Copy out the rows word for word, starting at the first line and ending at the line that contains "Placa de Vídeo", with both of those lines included.
Top of Exercise inputs
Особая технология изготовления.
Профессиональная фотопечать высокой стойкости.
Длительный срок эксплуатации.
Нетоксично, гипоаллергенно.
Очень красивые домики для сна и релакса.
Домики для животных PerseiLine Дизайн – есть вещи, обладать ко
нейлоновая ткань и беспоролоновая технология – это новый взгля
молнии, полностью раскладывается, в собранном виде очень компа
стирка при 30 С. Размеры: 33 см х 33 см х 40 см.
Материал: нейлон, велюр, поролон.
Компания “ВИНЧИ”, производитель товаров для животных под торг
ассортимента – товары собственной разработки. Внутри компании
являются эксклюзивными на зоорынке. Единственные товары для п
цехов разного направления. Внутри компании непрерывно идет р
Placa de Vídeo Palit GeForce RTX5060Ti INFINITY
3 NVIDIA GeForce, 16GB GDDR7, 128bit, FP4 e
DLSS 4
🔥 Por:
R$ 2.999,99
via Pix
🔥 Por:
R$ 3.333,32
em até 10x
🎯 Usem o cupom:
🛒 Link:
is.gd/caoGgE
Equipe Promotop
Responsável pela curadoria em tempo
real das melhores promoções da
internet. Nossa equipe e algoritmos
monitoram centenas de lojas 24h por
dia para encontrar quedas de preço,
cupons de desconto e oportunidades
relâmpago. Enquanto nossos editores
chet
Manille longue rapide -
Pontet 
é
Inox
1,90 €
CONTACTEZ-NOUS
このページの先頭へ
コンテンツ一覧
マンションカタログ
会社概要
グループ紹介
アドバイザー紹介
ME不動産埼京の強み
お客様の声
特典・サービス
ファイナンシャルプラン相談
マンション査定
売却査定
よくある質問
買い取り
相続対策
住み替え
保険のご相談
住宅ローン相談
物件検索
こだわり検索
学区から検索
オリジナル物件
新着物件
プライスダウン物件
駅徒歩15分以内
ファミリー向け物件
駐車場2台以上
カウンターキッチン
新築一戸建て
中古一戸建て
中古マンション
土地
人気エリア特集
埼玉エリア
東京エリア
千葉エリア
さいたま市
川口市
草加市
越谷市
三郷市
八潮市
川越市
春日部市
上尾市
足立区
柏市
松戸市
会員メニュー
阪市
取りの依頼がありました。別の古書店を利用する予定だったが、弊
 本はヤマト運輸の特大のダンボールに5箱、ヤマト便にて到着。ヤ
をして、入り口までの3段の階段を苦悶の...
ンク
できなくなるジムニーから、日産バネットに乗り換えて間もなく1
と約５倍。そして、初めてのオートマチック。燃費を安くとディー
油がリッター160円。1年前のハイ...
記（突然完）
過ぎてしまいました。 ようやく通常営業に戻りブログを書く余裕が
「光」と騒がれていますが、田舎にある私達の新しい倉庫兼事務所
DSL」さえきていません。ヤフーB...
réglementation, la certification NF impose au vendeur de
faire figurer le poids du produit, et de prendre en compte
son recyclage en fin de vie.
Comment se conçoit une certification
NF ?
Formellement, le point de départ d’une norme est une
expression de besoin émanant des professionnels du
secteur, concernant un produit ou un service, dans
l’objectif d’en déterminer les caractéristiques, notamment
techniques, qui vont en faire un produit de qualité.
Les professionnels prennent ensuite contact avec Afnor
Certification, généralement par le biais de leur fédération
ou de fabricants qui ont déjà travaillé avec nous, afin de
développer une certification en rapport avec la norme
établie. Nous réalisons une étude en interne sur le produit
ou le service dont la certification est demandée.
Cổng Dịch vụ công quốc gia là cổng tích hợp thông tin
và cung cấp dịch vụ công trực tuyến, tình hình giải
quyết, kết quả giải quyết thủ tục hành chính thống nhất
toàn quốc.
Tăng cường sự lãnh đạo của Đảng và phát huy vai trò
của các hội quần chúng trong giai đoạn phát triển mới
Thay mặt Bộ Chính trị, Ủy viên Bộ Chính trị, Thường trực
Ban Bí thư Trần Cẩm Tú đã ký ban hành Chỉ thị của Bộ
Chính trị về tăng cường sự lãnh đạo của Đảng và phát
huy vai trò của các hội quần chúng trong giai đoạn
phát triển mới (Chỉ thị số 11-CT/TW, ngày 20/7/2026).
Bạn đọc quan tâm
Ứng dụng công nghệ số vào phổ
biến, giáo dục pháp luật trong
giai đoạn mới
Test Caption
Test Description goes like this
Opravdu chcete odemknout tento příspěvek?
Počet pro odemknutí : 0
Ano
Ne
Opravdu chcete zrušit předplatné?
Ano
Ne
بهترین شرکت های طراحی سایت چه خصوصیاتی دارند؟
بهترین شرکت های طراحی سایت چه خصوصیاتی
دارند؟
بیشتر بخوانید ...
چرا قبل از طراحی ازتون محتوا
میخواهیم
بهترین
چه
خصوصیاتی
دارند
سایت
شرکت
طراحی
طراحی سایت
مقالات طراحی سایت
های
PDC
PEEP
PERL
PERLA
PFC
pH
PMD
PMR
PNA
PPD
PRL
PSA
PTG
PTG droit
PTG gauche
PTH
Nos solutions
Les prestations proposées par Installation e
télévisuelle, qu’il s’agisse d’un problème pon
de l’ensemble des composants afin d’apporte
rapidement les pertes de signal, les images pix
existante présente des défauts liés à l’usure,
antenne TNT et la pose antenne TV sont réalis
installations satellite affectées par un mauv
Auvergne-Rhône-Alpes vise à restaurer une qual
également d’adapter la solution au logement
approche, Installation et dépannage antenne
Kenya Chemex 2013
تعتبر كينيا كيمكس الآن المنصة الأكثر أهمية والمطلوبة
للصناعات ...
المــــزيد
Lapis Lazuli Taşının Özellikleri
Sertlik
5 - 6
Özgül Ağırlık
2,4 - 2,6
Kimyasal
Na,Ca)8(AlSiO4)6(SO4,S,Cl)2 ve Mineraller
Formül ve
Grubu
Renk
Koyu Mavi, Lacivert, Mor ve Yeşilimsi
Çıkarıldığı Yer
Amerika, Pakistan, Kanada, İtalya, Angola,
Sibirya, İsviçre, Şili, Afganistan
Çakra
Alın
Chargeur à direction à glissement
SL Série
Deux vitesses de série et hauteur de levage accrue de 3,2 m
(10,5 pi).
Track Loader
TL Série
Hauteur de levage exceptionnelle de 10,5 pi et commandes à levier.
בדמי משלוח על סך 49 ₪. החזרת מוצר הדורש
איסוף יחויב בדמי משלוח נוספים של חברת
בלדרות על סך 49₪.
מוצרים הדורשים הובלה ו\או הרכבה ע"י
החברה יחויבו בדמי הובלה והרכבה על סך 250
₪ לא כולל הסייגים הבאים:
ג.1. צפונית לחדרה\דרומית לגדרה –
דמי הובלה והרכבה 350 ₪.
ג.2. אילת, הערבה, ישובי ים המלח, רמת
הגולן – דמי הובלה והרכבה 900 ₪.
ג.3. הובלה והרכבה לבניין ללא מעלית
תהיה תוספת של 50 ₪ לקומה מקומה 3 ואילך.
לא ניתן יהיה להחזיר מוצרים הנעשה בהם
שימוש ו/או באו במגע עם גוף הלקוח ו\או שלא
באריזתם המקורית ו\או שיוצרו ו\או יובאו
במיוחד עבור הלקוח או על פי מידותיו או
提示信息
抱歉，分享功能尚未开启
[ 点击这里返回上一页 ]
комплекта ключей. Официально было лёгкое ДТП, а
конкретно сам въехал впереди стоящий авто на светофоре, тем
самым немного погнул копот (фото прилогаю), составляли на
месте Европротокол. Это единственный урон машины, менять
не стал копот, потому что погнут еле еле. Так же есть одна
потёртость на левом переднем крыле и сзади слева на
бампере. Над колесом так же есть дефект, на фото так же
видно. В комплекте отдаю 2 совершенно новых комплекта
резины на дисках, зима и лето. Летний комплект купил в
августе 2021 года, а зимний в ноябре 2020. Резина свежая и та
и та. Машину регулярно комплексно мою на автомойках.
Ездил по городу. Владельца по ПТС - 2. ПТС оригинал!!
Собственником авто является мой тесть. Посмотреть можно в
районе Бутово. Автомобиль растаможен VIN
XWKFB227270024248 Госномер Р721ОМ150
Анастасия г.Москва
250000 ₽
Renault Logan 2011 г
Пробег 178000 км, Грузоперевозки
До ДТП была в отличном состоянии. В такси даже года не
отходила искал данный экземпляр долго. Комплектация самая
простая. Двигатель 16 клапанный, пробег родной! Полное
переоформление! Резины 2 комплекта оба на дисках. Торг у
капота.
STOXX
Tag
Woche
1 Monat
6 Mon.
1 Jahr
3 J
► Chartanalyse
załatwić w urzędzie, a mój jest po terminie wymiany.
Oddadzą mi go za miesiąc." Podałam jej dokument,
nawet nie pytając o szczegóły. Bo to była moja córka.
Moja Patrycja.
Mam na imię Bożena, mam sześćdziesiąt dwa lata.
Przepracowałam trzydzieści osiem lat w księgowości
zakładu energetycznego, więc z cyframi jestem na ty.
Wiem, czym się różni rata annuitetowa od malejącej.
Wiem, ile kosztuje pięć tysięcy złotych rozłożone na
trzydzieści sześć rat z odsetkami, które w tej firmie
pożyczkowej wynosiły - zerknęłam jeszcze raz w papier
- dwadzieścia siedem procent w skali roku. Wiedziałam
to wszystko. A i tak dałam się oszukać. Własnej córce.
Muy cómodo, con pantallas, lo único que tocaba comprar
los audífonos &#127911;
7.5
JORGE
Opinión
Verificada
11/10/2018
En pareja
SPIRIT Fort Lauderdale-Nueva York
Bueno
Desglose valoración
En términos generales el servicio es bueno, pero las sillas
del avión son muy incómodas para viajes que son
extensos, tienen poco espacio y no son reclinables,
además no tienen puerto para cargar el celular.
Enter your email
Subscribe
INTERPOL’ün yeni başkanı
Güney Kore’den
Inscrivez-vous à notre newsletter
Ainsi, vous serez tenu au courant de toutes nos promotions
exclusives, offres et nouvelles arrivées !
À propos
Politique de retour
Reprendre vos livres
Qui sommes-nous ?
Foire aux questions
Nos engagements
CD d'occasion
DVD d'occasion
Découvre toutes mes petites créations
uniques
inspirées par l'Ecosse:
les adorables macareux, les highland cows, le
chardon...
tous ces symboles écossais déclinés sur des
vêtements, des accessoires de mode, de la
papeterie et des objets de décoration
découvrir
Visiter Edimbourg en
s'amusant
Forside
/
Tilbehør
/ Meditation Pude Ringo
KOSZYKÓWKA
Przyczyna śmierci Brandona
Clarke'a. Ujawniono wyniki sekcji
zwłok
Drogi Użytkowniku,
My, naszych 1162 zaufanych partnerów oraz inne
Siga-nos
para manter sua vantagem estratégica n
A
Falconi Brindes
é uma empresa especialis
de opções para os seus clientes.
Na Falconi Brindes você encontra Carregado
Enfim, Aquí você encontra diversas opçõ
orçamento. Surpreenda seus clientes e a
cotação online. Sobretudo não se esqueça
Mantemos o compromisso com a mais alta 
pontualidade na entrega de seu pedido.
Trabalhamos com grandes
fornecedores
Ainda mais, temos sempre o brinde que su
Bottom of Exercise inputs
### Response below
Особая технология изготовления.
Профессиональная фотопечать высокой стойкости.
Длительный срок эксплуатации.
Нетоксично, гипоаллергенно.
Очень красивые домики для сна и релакса.
Домики для животных PerseiLine Дизайн – есть вещи, обладать ко
нейлоновая ткань и беспоролоновая технология – это новый взгля
молнии, полностью раскладывается, в собранном виде очень компа
стирка при 30 С. Размеры: 33 см х 33 см х 40 см.
Материал: нейлон, велюр, поролон.
Компания “ВИНЧИ”, производитель товаров для животных под торг
ассортимента – товары собственной разработки. Внутри компании
являются эксклюзивными на зоорынке. Единственные товары для п
цехов разного направления. Внутри компании непрерывно идет р
Placa de Vídeo Palit GeForce RTX5060Ti INFINITY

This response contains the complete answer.